Es decir la dificultad se manifiesta cuando el trato y el diálogo
dejan de existir.
Lo que se pretende es que estos momentos de desacuerdo conyugal, normales
por otra parte en la convivencia matrimonial, sean leves y transitorios,
para eso se necesita de la buena voluntad de los cónyuges.
Algunos consejos para poner en práctica:
Tiempo de oro: dedícale tiempo al otro pero no confundas la cantidad
con la calidad.
Salidas frecuentes: sal con tu cónyuge con alguna frecuencia. No
te limites a “sacar” a tu mujer de casa, preocúpate
de “salir con ella” a algo que le agrade.
Oír y escuchar: cuando él/ella te hable, no te limites a
oír, deja de trabajar, o deja el periódico a un lado, mírale
a los ojos.
Como novios: mantén viva la ilusión del primer día
de noviazgo. Conquístale a diario. Preocúpate de tu arreglo
personal.
Buenos recuerdos: recuerda con frecuencia los momentos felices compartidos
por los dos.
Sueños de enamorados: sueña como los enamorados pero ten
los pies en tierra como los esposos.
La importancia de las celebraciones: recuerda las fechas importantes.
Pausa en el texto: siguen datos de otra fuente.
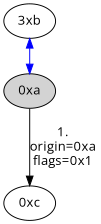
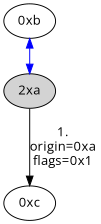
  digraph {
    fontname="Open Sans"
    node [fontname="Open Sans"]
    edge [fontname="Open Sans"]
-   n1 [label="0xa" style=filled]
+   n1 [label="2xa" style=filled]
    "0xc"
-   "0xb" [label="3xb"]
+   "0xb"
    n1 -> "0xc" [label="1.\norigin=0xa\nflags=0x1"]
    "0xb" -> n1 [color=blue dir=both]
  }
Si las celebráis juntos, ¡mejor!.
Ayuda: pide a tu cónyuge soluciones prácticas para tus problemas,
puede ayudarte mucho y además servirá para unirlos.
Sorpresas: sorpréndanse con pequeños detalles inesperados:
un regalo, una cena especial, una noticia agradable, una golosina, unas
flores, etc.
Beso de despedida: no olvides despedirte antes de salir. Un beso todos
los días es una práctica muy recomendable.
La armonía familiar depende de que la relación entre los
cónyuges sea amorosa, amable y sólida. Si los esposos se
aman, se comprenden y se apoyan mutuamente, la unión familiar se
dará.
Si esa relación conyugal brilla por la entrega, la generosidad
y el amor, los hijos crecerán sanamente, llenos de seguridad, pues
saben que sus padres se aman. Desgraciadamente, en muchos matrimonios
se olvida la relación conyugal como base de la armonía familiar.
Es importante mantener el diálogo, la ternura y la confianza entre
esposos. Si padre y madre están unidos como esposos y como padres,
la familia quedará revestida del verdadero amor, y los hijos crecerán
aprendiendo a amar al ver el amor de sus padres.